MyFoodLink did not expose the data needed for specials, merchant feeds or delivery-zone pages. Those gaps had to be worked around without asking staff to duplicate work.
Two tracks running in parallel. Get the transactional move right. Build the things the platform does not.
Spent the back end of 2023 walking the OpenCart estate with Ben. No patch made supermarket sense for this trade. MyFoodLink with NATPOS already running on the till was the obvious answer.
MyFoodLink went live in April 2024. NATPOS feeds it stock and pricing on the same sheet the registers run. Click-and-collect ships from one source of truth.
Next.js and Prismic replaced the legacy front in October 2024. The site owns the brand voice. It owns the organic search surface MyFoodLink will not rank for.
Arnold's traces back to J.G. Arnold, born in South Australia in 1854. The fruit market opens in 1892. Five generations are mapped into a Prismic-driven timeline. Visitors browse by century or by year. Each generation gets its own family page.

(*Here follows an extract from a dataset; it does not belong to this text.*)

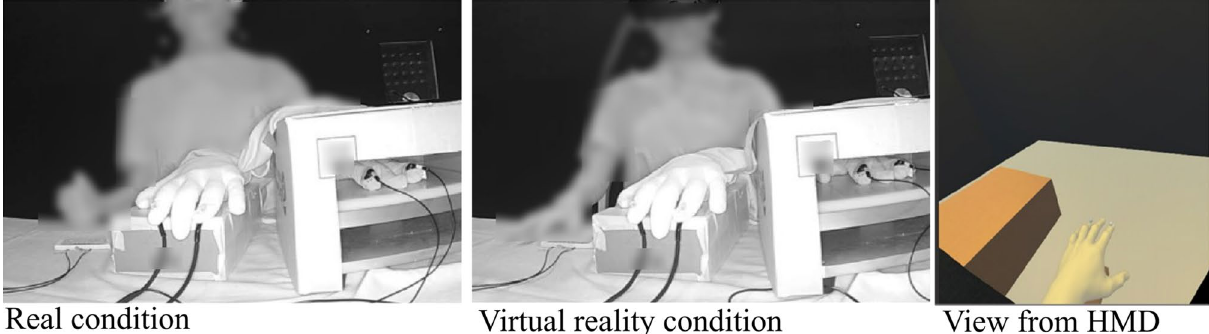
Figure 1. Experimental settings for the RHI in both real and VR environments. The left figure shows a participant viewing the real visual space, in which the real kitchen glove was located in front of the participant, while a cardboard box and black cloth occluded the participant model’s left arm and hand. The center figure shows the VR experimental set up (shown in the right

The visible site is only part of it. The real work is the connective tissue around the platforms.
A Railway service runs Playwright scrapers on a schedule. It pulls the live product list with name, weight, unit and photography, then gives staff a portal to price and publish specials.
The same service powers Google Merchant Centre and Local Inventory Ads feeds from the data MyFoodLink exposes indirectly.
MyFoodLink holds the delivery timetable on one shared page. The Railway service scrapes that page. It writes a row per zone into Supabase. Each zone gets a Prismic-editable page with live timetable windows. Local search that one shared URL could never carry now lives one URL deep.
No vanity scoreboard. Just the practical capabilities the business now has.
NATPOS became the source of truth for the till and the online store, reducing the split-brain catalogue problem.
Prismic gives the business control over its story, heritage content and local landing pages without trying to make the ecommerce platform do brand work.
Railway services handle specials, product extraction, merchant feeds and delivery-zone publishing where MyFoodLink does not provide an API.
Delivery-zone pages now exist as individual, editable URLs instead of hiding every zone inside one shared timetable page.